▶ [Problem to solve]:
Look through the entries and count each line that includes the string "Mass". Reply with the number alone.

▶ [Data listing]:
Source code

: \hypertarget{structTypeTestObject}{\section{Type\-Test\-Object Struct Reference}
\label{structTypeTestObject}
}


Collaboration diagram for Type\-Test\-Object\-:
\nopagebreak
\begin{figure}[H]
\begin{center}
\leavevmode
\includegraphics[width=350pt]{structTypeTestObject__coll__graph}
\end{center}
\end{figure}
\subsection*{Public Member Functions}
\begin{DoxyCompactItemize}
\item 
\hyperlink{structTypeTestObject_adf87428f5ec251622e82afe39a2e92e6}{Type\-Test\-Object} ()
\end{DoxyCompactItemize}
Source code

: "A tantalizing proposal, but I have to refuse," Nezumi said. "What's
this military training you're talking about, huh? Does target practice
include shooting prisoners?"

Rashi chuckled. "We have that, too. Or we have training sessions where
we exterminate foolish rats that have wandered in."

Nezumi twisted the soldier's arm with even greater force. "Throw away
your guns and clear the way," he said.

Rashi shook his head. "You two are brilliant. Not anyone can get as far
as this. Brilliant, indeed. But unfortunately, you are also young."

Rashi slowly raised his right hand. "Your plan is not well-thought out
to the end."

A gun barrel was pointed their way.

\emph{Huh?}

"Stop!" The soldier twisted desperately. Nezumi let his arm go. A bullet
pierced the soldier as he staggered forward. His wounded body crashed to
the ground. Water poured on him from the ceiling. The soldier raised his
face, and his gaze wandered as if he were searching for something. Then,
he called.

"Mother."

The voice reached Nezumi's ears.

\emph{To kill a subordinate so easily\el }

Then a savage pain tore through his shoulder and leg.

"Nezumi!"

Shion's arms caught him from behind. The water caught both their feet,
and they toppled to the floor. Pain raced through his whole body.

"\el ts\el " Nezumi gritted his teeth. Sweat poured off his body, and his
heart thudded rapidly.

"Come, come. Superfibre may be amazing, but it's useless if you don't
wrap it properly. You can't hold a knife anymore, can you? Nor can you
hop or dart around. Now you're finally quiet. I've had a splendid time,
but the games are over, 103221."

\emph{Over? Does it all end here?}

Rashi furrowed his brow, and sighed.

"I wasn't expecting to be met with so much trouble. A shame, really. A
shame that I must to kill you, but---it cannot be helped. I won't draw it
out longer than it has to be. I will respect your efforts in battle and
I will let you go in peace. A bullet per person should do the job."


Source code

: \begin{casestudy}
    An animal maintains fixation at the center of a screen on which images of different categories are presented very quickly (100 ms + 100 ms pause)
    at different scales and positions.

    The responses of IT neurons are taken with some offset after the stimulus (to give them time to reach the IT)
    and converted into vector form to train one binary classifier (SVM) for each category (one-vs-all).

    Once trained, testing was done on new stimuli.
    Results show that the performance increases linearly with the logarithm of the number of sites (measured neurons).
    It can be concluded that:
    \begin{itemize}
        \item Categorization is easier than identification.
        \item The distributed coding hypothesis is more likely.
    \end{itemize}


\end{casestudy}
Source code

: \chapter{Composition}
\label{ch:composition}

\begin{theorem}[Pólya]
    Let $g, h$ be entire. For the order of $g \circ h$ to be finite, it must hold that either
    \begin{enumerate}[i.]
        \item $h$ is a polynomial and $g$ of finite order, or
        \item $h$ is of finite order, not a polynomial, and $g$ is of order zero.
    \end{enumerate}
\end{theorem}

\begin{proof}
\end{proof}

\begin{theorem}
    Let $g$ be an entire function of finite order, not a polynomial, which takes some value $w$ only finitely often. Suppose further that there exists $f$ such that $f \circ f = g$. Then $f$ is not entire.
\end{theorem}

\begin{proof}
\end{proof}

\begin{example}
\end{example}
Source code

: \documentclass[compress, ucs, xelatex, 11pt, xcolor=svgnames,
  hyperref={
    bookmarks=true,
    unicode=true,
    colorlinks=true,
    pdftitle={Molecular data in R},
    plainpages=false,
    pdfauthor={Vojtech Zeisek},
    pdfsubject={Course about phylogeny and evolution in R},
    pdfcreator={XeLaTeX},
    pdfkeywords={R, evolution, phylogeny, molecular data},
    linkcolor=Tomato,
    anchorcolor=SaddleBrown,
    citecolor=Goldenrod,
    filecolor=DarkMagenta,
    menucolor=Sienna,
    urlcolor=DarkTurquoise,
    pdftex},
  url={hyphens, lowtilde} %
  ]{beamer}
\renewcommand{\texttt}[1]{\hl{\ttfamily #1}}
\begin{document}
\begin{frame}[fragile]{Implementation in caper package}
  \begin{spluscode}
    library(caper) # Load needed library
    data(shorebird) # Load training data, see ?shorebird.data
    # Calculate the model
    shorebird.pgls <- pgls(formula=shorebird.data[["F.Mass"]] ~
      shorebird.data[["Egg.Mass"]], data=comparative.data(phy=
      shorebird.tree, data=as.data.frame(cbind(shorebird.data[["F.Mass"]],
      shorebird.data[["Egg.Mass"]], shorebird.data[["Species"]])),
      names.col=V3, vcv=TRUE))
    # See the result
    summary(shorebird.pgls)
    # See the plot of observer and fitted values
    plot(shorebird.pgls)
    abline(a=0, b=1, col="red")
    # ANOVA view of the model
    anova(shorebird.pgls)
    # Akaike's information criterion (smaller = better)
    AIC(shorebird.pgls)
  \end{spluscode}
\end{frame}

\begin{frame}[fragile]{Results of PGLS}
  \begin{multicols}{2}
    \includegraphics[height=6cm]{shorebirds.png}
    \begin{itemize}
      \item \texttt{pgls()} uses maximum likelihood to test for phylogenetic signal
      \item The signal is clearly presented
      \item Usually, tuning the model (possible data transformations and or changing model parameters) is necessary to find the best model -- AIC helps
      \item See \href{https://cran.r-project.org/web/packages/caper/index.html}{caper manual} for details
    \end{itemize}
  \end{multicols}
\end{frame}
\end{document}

▶ [Written solution]:
4